画像処理による外観検査が難しい訳

最近訪問したユーザーさまで伺った話。

  • 作るのは自動化できており、材料だけ投入しておけば、どんどんできる。しかし検査については「1個いくら」でコストがかかるためたいへん。生産量が増えると・・・。
  • さまざまなメーカーの画像処理装置を投入してみた。が、運用できているのは「位置決め」と「(一部分の)寸法計測」のみ。「外観検査」は結局流出してしまうので、目視で対応している。
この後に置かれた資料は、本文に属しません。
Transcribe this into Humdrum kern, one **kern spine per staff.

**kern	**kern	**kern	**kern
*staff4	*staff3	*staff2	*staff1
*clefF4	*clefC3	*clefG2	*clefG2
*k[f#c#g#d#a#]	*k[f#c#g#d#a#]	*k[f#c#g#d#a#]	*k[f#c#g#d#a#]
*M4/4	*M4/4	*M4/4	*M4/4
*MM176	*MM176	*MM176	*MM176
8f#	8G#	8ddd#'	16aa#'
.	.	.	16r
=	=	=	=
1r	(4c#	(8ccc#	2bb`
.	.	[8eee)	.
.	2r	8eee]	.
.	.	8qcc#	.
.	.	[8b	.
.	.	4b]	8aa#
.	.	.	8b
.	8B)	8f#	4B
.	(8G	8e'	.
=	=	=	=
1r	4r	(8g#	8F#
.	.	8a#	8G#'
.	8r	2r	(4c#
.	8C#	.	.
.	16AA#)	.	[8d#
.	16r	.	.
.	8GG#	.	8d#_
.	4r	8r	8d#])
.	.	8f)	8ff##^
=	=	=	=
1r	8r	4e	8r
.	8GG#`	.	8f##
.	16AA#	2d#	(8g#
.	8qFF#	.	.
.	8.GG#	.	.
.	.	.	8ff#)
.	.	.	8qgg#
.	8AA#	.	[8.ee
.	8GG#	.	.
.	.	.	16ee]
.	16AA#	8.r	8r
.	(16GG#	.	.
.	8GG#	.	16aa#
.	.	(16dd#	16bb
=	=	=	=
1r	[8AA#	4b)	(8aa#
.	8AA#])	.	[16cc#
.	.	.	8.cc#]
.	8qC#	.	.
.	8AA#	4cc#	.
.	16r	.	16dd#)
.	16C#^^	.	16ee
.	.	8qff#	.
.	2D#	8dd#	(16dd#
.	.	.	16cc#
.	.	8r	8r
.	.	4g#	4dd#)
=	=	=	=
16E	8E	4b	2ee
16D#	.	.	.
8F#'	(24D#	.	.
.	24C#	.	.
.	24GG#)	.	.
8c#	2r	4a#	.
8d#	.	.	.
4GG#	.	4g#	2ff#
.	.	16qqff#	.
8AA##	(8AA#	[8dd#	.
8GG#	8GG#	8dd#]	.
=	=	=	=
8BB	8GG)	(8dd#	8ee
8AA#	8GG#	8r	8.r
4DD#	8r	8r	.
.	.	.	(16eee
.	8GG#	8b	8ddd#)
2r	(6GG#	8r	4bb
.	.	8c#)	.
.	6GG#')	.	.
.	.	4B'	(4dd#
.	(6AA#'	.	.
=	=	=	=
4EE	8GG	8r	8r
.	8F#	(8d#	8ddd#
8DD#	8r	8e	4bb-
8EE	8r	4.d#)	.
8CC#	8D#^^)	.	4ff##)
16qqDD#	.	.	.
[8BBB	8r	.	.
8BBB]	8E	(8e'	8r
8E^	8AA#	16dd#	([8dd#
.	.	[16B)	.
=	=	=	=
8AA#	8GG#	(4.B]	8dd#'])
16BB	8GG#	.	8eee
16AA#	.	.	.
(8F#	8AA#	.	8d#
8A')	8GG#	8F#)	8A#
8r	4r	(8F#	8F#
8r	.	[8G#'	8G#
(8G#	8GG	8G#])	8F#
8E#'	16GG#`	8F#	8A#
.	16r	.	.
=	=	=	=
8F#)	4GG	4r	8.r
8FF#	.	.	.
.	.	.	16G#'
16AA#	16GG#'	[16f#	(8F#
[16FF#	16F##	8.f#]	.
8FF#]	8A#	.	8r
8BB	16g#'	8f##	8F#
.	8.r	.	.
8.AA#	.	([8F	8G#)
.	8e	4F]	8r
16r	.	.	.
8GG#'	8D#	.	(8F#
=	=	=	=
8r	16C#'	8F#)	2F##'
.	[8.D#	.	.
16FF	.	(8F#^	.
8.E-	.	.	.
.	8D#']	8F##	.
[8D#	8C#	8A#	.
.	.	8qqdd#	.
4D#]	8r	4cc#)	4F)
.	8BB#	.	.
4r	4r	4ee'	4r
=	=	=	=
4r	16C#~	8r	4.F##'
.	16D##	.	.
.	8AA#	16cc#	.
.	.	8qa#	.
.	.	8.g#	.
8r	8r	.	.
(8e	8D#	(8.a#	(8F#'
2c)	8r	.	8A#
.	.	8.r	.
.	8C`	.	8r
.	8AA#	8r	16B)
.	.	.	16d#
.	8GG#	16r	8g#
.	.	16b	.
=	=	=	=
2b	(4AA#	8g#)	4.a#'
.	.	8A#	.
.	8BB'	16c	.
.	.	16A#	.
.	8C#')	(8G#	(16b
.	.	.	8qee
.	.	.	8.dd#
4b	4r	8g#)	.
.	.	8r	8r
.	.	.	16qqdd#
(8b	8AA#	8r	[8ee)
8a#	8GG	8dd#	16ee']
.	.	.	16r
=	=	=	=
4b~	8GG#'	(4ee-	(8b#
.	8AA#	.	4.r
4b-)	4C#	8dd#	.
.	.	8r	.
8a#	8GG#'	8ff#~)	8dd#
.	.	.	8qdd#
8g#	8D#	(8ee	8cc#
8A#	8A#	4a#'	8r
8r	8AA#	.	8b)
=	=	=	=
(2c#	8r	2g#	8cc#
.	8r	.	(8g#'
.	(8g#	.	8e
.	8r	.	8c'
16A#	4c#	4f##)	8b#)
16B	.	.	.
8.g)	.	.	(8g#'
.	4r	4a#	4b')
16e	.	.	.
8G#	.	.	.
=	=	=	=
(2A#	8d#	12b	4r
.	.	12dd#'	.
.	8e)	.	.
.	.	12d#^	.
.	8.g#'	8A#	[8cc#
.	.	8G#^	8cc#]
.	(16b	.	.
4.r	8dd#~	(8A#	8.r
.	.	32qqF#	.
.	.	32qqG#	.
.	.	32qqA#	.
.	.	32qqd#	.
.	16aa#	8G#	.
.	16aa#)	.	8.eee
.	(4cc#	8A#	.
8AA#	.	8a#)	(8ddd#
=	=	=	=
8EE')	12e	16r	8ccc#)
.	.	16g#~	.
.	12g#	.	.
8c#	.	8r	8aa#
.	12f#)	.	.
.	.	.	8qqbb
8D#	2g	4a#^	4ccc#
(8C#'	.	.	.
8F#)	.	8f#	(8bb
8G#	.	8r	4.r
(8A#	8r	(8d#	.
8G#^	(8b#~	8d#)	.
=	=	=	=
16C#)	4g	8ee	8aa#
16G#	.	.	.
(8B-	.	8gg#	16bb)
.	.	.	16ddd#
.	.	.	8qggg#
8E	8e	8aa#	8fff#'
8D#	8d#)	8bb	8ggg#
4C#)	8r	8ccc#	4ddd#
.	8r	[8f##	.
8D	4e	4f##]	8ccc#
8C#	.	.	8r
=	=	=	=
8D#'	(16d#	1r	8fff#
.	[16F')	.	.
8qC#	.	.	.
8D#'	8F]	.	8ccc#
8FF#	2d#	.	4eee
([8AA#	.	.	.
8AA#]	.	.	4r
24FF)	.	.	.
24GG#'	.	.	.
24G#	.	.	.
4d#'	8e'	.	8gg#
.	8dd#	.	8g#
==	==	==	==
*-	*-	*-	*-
これらの話は「ごく一部」ではなく、私がお話を伺ったほとんどの現場が同様で、製造業における部品コストの大きな部分を「検査工数」が占めていると思われます。

某メーカーが「画像処理25年」と謳っていますが、ほんとうに価値のあるものであるならばもっと普及していてもいいはず。ところが実際はそうではありません。「外観検査」はそれほど甘くない。

比較的うまくいきやすい「位置決め」「寸法計測」と、「外観検査」の最大の違いは「すべてを見ないといけない」という点。たとえ仕様書にあがっていない「想定外の欠陥」でも検出できなければ「流出」です。外観検査では「検査項目」なんてものは意味を成さないのです。「すべて」を検査しなければならないのです。

それを「検査項目ごとに」「照明はこれを使って」「アルゴリズムはこう作って」「許容値はここまでで」とやるのが定石とされてきたからうまくいかない。手間ばっかりかかった上に流出する。

結局、外観検査は「良品と同じならOK、良品と違うところがあればNG」に尽きると思います。
この考え方で

  1. 厳しく検査して「良品」だけを選別する。これはそのまま出荷。
  2. 「良品」とされなかった分だけを目視にて検査し、人の判断で「良品としてよいもの」を選別する。

しか、品質確保と検査工数削減を両立させる方法はないと思います。

「良品だけ」が選別できない、選別できたとしてもあまりに少ないならば、外観検査の自動化にはトライしないほうが無難です。製品のバラツキが大きいともいえるため、製造工程の改善にコストをかけるほうが有意義だと思います。